If your cluster's allocated resources are insufficient to schedule application pods due to high demand, you can enable the auto scaling feature in ACK One registered clusters to automatically scale out nodes and increase available resources for scheduling. Two elasticity solutions are available: node auto scaling and node instant scaling. The latter offers faster scaling, higher delivery efficiency, and lower operational complexity.
Prerequisites
You have created a node pool.
You have read node scaling to understand its working principles and features.
Step 1: Configure RAM permissions
Create a RAM user and grant the following custom policy to the user. For more information, see Use RAM to authorize access to clusters and cloud resources.
Log on to the ACK console. In the left-side navigation pane, click Clusters.
On the Clusters page, click the name of the one you want to change. In the left-side pane, choose .
On the Secrets page, click Create From YAML, enter the following YAML template, and create a Secret named alibaba-addon-secret.
NoteThe component uses the AccessKey ID and AccessKey secret stored in the Secret to access cloud services. If alibaba-addon-secret already exists, skip this step.

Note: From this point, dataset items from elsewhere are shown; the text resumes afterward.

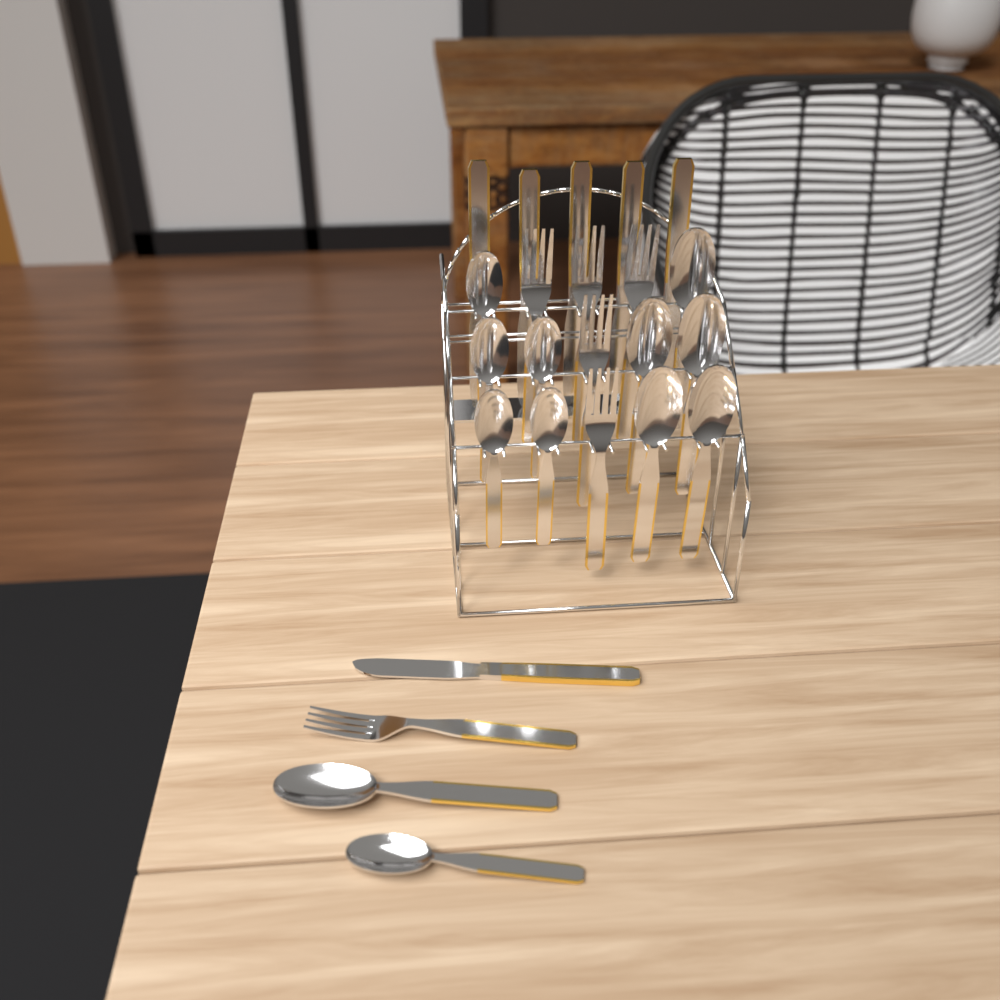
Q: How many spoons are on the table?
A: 12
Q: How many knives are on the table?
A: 6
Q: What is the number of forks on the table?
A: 6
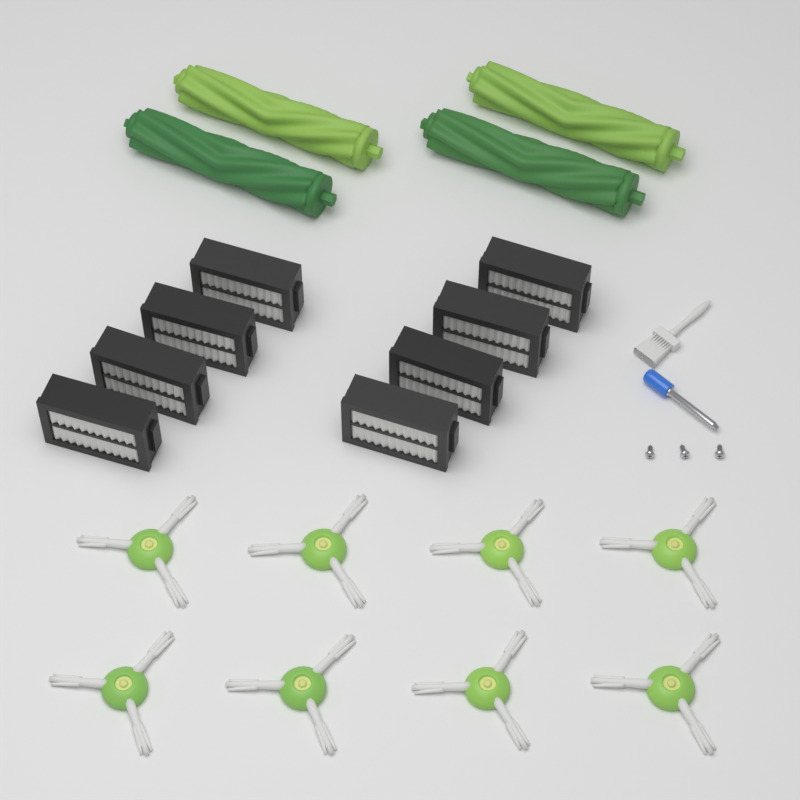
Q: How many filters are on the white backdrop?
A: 8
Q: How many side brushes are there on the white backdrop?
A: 8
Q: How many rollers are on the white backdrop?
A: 4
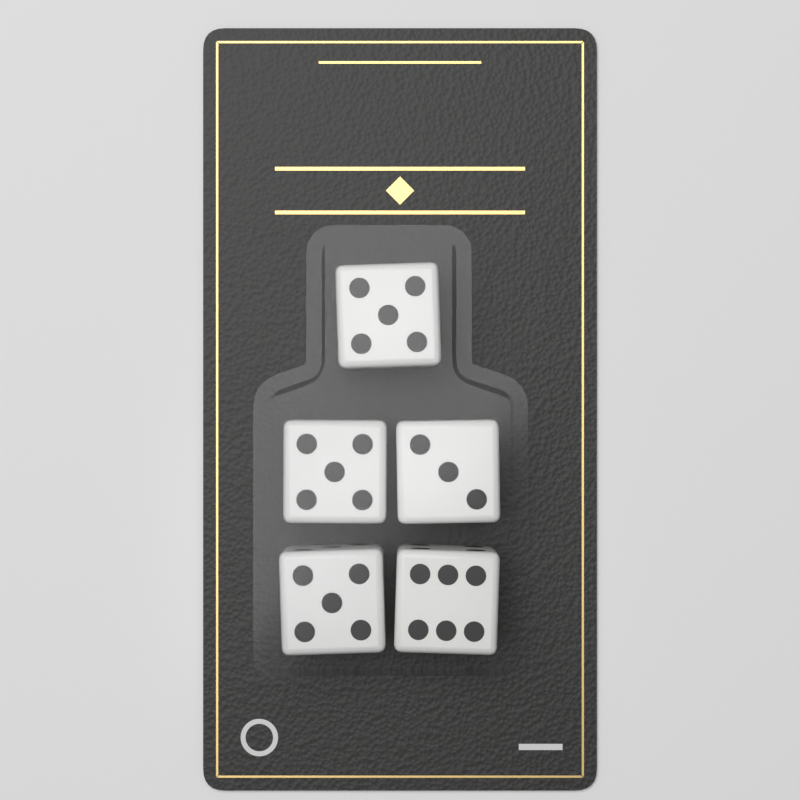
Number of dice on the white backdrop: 5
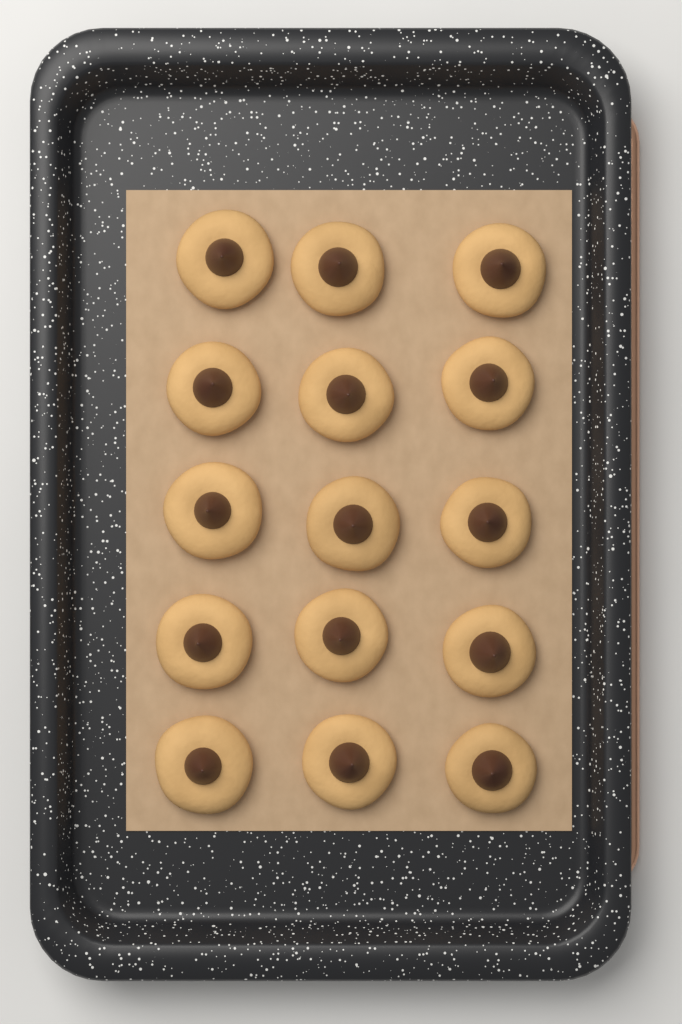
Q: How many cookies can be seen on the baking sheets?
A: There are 15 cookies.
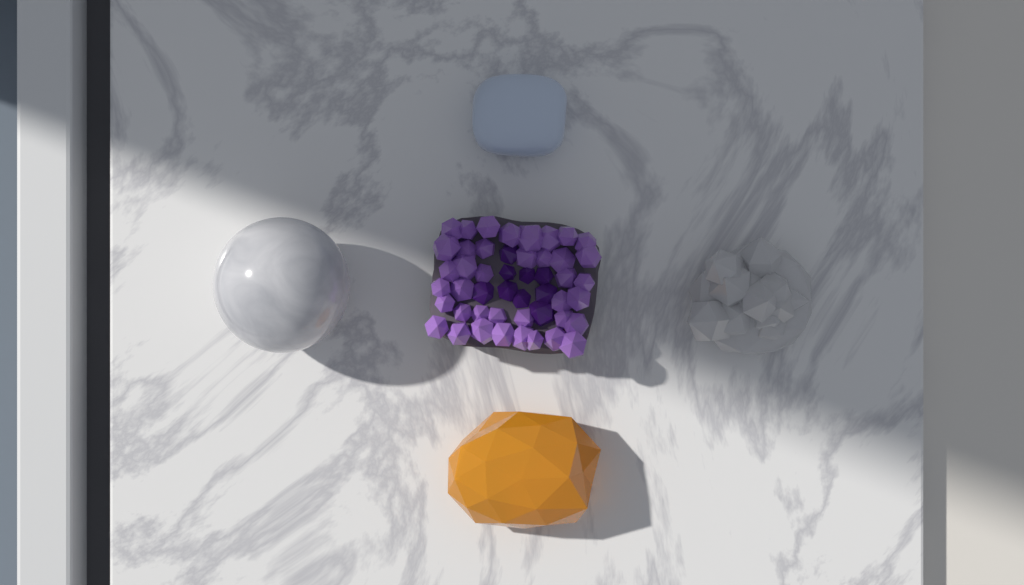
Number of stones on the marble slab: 5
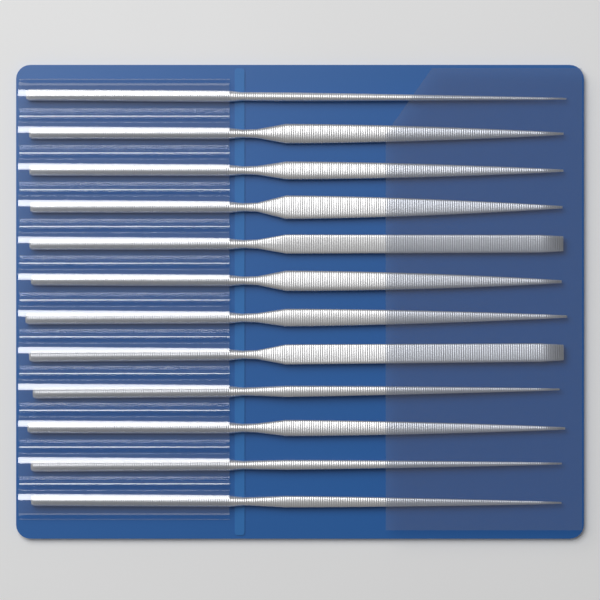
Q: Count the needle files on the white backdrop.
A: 12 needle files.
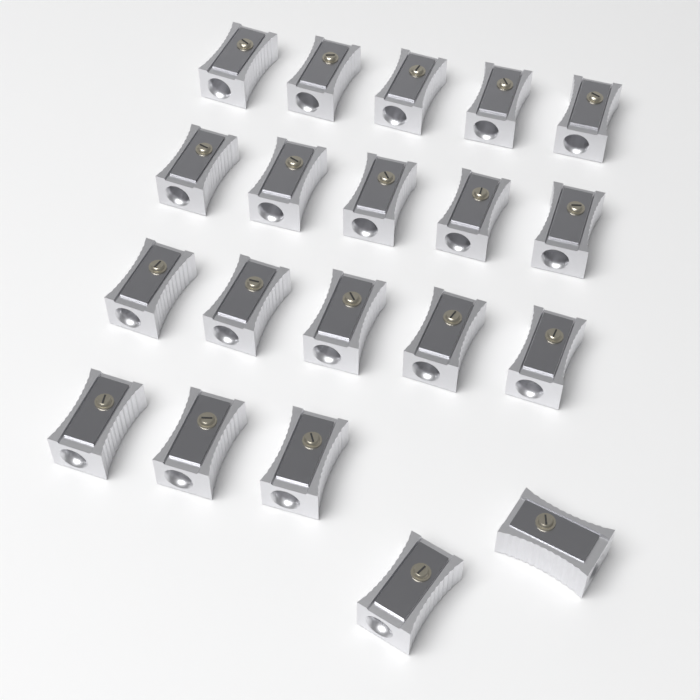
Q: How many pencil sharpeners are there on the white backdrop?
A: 20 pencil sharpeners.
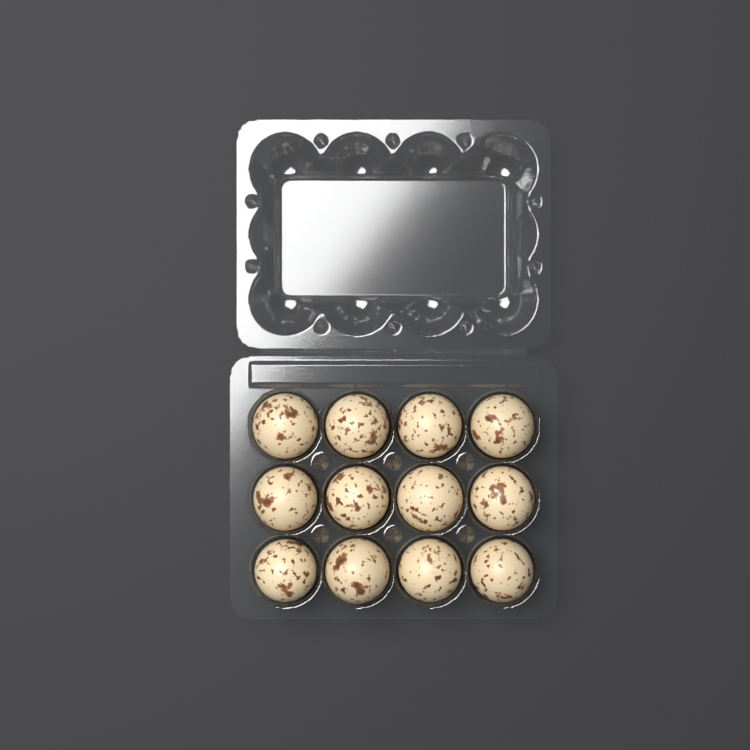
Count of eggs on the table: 12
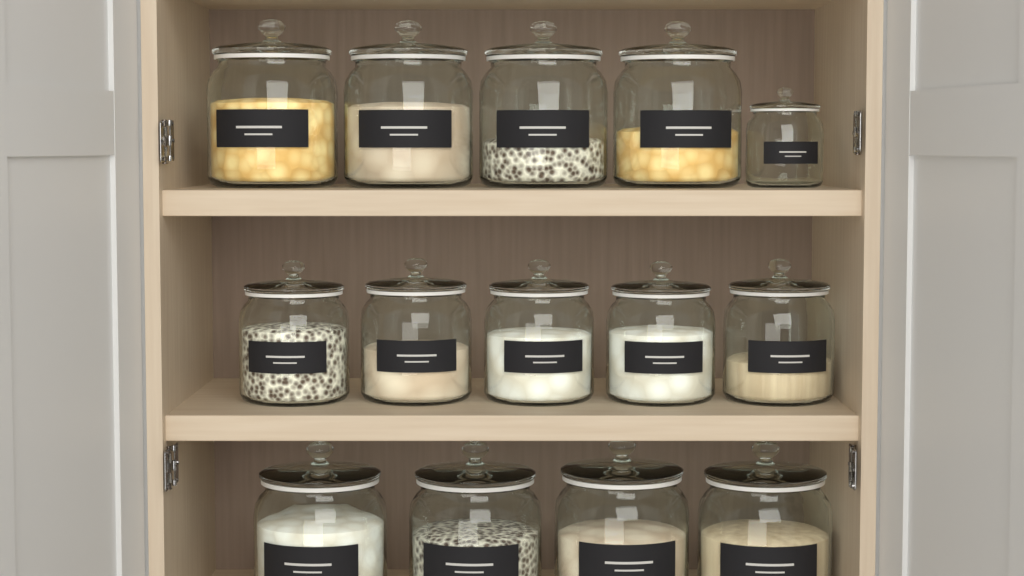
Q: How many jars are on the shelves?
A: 14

apiVersion: v1 kind: Secret metadata: name: alibaba-addon-secret namespace: kube-system type: Opaque stringData: access-key-id: <AccessKey ID of the RAM user> access-key-secret: <AccessKey secret of the RAM user>
Step 2: Configure node scaling solution
Enable node auto scaling
Log on to the ACK console. In the left-side navigation pane, click Clusters.
On the Clusters page, find the cluster to manage and click its name. In the left-side navigation pane, choose .
On the Node Pools page, click Node Scaling and then click Configure.
If you are using the node auto scaling feature for the first time, follow the on-screen prompts to activate the ESS service.
On the Node Scaling Configuration page, select Node Scaling Solution as Auto Scaling, configure the scaling parameters, and then click OK.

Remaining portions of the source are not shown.